━━━ Texto mostrado ━━━
El valle de Baztan amanece hoy envuelto en una lluvia mansa. El paisaje, verde e infinito, respira bajo el cielo gris. Un laberinto de carreteras estrechas se enrosca entre curvas y, en cada giro, se revela una estampa viva: ovejas, caballos, vacas… Al final de Erratzu, donde el asfalto parece disolverse en la hierba y el tiempo pierde prisa, se alza la borda de Patricia. Se apellida Tornero. Apenas falta una letra para convertirse en la palabra «ternero», animal al que profesa especial cariño. Aquí, en plena naturaleza y a los pies del río, el agua murmura su curso constante mientras ella transforma la leche en queso.
Un perro ladra, alerta, guardián de este pequeño territorio que huele a hierba mojada y a leche templada, y sigue de cerca los pasos de su dueña. Nuestra protagonista avanza despacio y observa serena el horizonte. «Hace más de dos décadas que me mudé a Navarra. Y, desde entonces, no he dejado de enamorarme de esta tierra…», suspira.
Valenciana de origen, desde muy pequeña tuvo claro que su futuro estaría relacionado, de alguna manera, con los animales. En ese anhelo temprano comenzó a tomar forma el camino que años después la llevaría hasta este rincón de Baztan. «Decidí estudiar una FP de Ganadería en la Fraisoro Eskola, en Gipuzkoa. Por aquel entonces no había muchas más opciones, así que me marché de Valencia para formarme en la otra punta del mapa», rememora.
DE LAS CABRAS A LAS VACAS
«Sabía que mi vida estaba en el mundo rural. De joven siempre estaba deseando que llegase el verano para hacer excursiones por el Pirineo y disfrutar de la montaña», apunta segundos antes de narrar que, tras finalizar su formación, realizó prácticas en varias queserías francesas.
━━━ Extracto de datos ━━━
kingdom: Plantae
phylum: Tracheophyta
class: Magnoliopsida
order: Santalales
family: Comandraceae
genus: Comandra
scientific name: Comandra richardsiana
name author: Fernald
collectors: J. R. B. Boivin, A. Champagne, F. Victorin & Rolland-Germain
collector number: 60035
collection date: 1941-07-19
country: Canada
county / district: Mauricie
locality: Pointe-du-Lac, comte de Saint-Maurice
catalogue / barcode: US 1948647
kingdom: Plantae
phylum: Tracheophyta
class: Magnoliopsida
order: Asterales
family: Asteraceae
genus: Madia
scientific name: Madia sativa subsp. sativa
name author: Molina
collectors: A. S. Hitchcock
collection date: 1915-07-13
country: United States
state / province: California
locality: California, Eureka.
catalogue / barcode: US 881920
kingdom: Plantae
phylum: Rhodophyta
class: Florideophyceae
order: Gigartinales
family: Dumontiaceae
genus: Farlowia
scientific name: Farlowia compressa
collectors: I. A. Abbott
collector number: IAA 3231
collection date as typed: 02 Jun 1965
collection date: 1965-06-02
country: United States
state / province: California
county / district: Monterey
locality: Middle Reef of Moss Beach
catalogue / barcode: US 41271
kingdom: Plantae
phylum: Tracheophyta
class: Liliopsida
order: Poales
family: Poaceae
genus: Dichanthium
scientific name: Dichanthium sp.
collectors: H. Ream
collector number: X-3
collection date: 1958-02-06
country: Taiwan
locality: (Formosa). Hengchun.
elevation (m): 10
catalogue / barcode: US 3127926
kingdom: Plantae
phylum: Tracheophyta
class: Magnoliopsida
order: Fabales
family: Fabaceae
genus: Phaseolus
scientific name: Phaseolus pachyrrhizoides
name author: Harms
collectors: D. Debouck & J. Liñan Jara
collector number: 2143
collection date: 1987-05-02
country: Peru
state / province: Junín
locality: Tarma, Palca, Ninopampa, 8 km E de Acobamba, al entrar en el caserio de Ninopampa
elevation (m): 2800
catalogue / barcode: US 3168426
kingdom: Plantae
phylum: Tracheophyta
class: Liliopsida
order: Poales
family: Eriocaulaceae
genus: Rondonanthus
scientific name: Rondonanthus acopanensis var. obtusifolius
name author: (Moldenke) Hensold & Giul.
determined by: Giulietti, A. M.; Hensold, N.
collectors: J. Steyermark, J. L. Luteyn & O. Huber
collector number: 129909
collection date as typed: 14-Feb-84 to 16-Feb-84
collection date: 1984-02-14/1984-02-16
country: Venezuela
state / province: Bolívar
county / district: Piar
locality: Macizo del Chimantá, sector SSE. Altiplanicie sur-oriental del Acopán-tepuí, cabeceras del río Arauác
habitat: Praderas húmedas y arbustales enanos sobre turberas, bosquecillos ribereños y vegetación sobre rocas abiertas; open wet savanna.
━━━
- [Tarea A]:
En el texto sobre la quesera de Baztan, ¿en qué escuela estudió Patricia la FP de Ganadería?
- [Tarea B]:
Continúa, por favor, el texto sobre la quesera de Baztan a partir de su última frase.

- [Respuesta A]:
En la Fraisoro Eskola, en Gipuzkoa.

- [Respuesta B]:
Mientras se formaba, compaginó su vocación con trabajos en el sector hostelero. Sentía, sin embargo, un runrún constante que no desaparecía: la idea de crear un proyecto propio que abarcara todo el ciclo de la ganadería. Tener su propio rebaño, ordeñar, transformar la leche y dar forma a un producto final. Un proceso completo, del animal al queso, sin intermediarios. «Tuve la oportunidad de mudarme a un caserío en Erratzu y aquella fue la señal que necesitaba para abrir una quesería», relata.
En 2015 fundó la quesería Pittika. ¿Por qué optó por bautizarla con ese nombre? Lo cierto es que así llaman a las cabras pequeñas en el valle de Baztan, y su proyecto arrancó con 50 ejemplares de estos animales. Al principio, el queso era exclusivamente de su propio rebaño, pero el tiempo y la experiencia afinaron su mirada: «Durante los primeros cinco años, trabajé con cabras de raza pirenaica, pero producían poca leche. Más tarde conocí a un chico que tenía una granja con treinta vacas a unos veinte kilómetros de aquí, y probé. Desde entonces no hemos dejado de trabajar juntos».
En concreto, elabora 3.000 kilos de queso al año. Los hay de dos tipos: axule y urrezko. O, lo que es lo mismo: azul y curado. Recientemente, este último se hizo con el galardón de oro en la decimosexta edición del Campeonato de los Mejores Quesos de España 2026 en la categoría ‘Vaca Curado Leche Cruda’. «Me llevé una alegría muy grande. Esto me aporta más visibilidad y logra que la gente me conozca más. Al final, esta quesería es muy pequeña y me muevo, sobre todo, a nivel local. Esta zona es muy tradicional de oveja y es difícil introducir otro tipo de quesos», sonríe.

Nuestra protagonista elabora unos 3.000 kilos de queso al año, y los hace de dos tipos: azul y curado.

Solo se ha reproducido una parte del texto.